Data excerpts:

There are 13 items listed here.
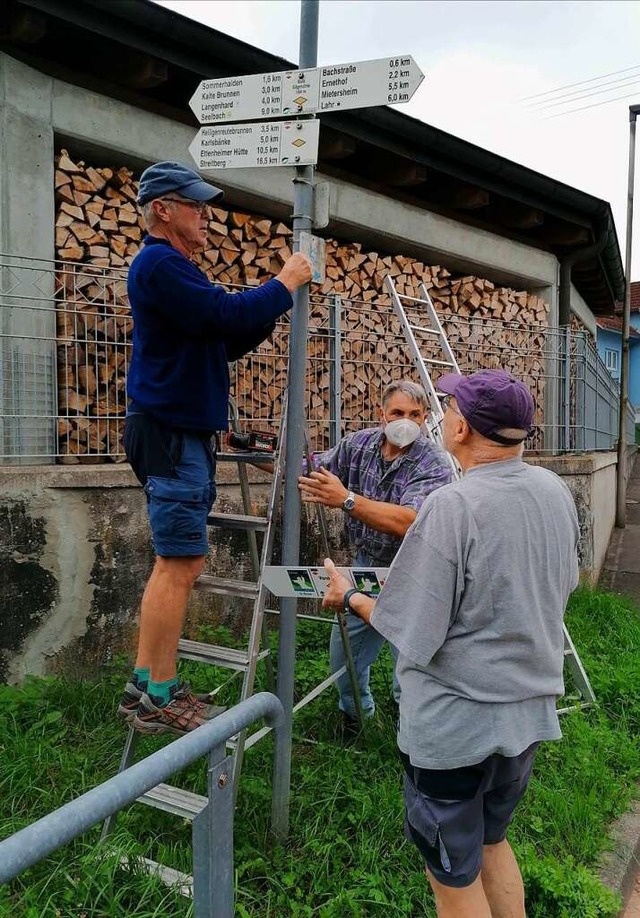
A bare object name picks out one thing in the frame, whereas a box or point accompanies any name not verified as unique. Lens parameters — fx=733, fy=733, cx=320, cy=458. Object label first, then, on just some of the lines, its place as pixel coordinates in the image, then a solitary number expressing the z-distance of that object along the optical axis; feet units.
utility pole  31.60
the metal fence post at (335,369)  18.86
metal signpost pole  9.21
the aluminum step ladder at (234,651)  8.28
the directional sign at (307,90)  8.36
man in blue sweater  8.18
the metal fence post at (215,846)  5.01
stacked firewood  16.26
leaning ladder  14.65
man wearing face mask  10.21
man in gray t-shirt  6.27
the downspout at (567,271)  30.01
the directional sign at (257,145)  8.75
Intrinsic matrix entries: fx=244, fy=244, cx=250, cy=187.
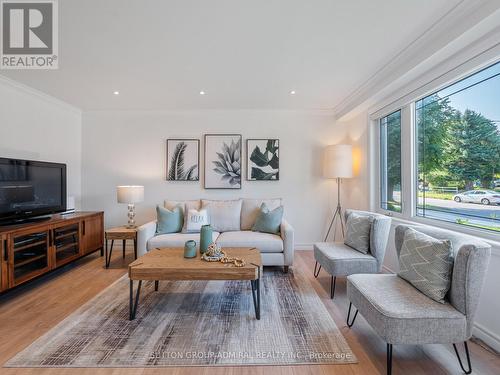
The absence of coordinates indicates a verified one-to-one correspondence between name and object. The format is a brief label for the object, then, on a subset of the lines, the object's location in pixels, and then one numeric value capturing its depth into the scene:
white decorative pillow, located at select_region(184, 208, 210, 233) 3.52
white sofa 3.18
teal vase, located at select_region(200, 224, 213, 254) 2.54
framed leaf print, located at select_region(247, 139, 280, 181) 4.27
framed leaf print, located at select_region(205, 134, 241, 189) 4.26
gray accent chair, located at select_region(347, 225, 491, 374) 1.46
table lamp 3.66
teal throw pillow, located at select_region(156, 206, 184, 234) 3.50
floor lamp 3.79
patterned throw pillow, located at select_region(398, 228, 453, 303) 1.59
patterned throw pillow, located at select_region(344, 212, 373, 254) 2.65
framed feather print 4.28
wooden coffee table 2.10
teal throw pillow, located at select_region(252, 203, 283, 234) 3.50
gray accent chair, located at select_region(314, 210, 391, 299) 2.51
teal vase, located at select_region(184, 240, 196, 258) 2.39
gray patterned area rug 1.68
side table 3.42
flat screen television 2.69
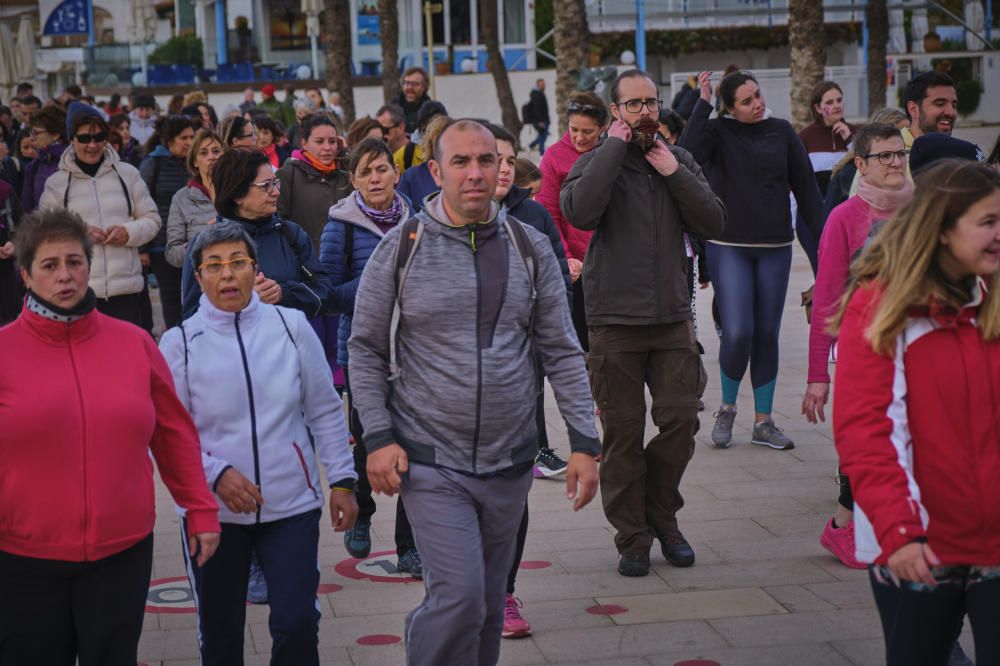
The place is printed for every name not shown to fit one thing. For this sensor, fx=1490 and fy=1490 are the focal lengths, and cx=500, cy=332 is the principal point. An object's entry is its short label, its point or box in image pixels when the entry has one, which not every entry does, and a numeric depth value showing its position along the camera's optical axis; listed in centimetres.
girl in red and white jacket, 379
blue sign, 3017
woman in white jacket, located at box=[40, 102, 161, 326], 938
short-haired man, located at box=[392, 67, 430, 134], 1525
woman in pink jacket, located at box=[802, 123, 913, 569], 642
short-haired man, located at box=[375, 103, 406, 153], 1169
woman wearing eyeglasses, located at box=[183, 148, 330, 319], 630
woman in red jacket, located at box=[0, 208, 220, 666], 427
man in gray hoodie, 472
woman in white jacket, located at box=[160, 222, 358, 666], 479
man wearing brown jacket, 660
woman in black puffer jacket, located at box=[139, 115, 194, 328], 1086
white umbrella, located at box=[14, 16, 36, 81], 2958
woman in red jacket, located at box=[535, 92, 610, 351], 831
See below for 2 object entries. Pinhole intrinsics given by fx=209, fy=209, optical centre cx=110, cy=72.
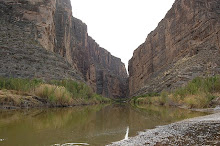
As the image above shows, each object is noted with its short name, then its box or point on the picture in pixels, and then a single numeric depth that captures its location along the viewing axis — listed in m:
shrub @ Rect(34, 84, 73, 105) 20.14
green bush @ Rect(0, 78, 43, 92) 19.81
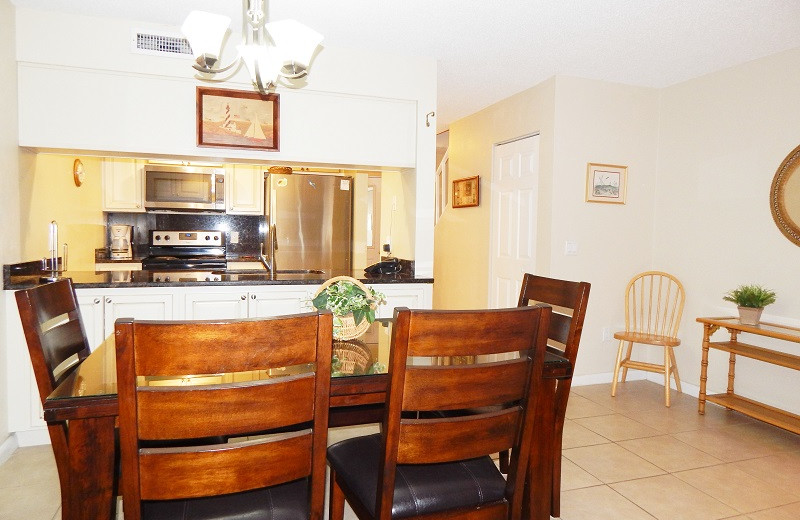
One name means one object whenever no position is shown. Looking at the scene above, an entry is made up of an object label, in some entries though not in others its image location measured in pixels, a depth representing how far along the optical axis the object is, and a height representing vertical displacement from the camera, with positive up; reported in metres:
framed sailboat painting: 3.24 +0.76
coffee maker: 4.66 -0.09
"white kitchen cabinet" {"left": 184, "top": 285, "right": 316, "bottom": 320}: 3.04 -0.42
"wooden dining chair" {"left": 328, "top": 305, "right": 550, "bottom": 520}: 1.22 -0.48
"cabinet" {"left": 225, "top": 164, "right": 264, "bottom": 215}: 4.91 +0.44
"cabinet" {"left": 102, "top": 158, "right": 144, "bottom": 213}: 4.48 +0.42
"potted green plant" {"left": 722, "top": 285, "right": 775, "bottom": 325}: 3.22 -0.38
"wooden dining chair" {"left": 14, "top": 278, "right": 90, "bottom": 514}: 1.45 -0.34
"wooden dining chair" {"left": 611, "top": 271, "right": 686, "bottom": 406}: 3.79 -0.62
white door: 4.38 +0.21
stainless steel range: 4.75 -0.17
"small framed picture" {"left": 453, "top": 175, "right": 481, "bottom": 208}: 5.27 +0.50
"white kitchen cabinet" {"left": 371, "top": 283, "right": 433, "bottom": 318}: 3.38 -0.41
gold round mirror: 3.22 +0.30
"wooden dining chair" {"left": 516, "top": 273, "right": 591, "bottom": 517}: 1.92 -0.32
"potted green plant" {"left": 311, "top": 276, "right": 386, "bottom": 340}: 1.85 -0.25
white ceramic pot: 3.22 -0.47
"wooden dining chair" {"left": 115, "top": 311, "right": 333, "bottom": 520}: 1.05 -0.39
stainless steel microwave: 4.56 +0.42
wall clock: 3.89 +0.47
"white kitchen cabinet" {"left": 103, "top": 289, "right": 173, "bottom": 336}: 2.89 -0.43
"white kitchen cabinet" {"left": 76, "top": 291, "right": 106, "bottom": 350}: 2.84 -0.48
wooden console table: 2.96 -0.70
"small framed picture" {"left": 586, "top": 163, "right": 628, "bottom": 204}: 4.12 +0.47
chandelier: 1.87 +0.73
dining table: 1.26 -0.49
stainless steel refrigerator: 4.93 +0.14
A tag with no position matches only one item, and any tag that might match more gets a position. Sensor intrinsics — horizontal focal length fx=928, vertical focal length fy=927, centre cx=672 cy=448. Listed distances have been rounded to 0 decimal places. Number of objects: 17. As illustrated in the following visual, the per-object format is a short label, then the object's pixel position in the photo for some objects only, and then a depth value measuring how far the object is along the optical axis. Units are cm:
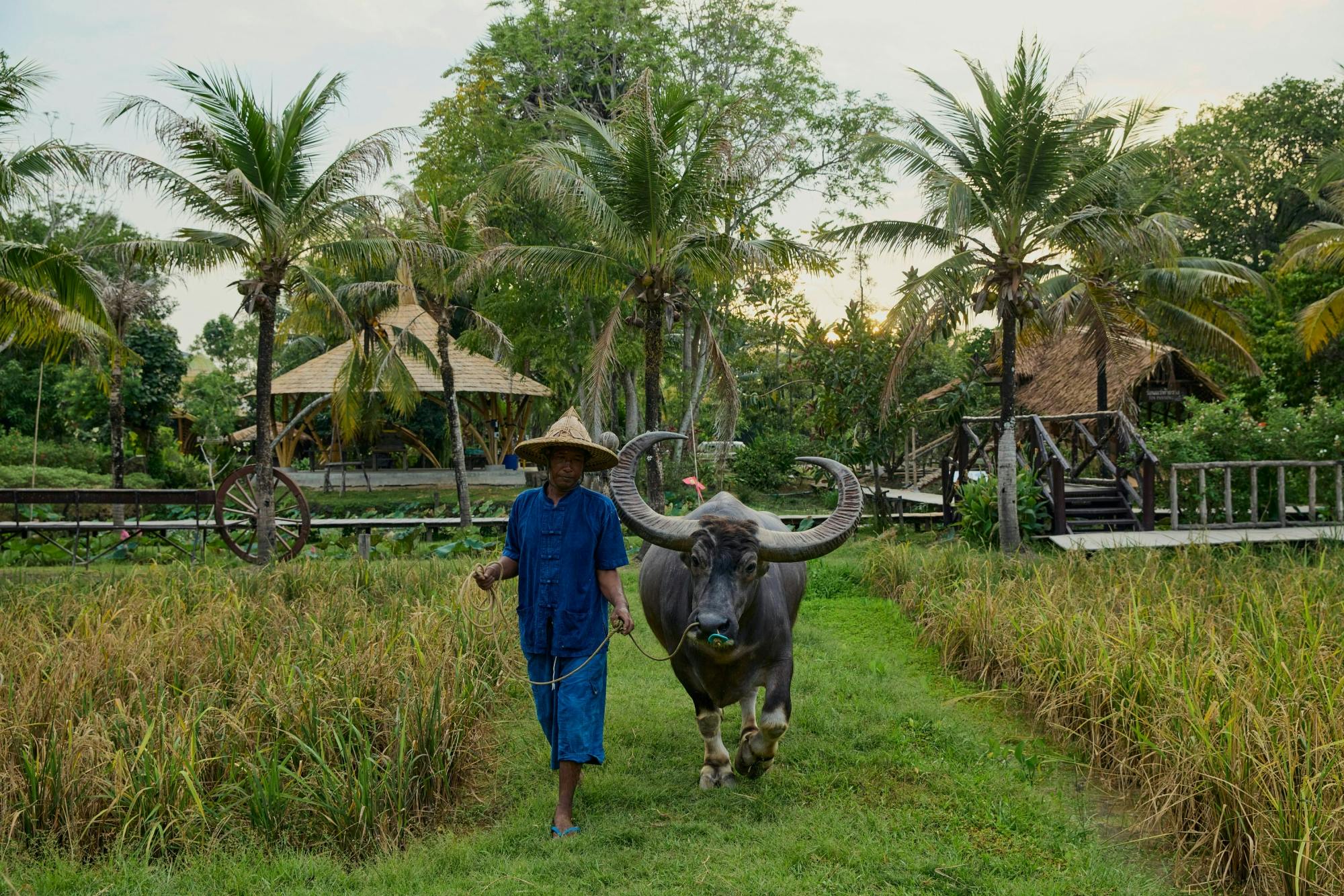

WHAT TO WORK ON: Using the data above, retype exactly and only the lines from the one containing "woman in red jacket, located at box=[535, 92, 610, 351], 831" up to and including the one containing "green bush @ Rect(0, 78, 43, 92) 19.81", with no pictures carried over.

EXERCISE ANSWER:
woman in red jacket, located at box=[535, 92, 610, 351], 831
See below for 2 object entries. Pinhole intrinsics given by fx=209, fy=209, optical centre cx=110, cy=72.
As the image above shows, each object is noted with its short name, then its box or point on the picture in pixels, and then a single numeric depth that captures its location along the viewing axis — listed in m:
shrub @ Rect(34, 84, 73, 105) 20.14
green bush @ Rect(0, 78, 43, 92) 19.81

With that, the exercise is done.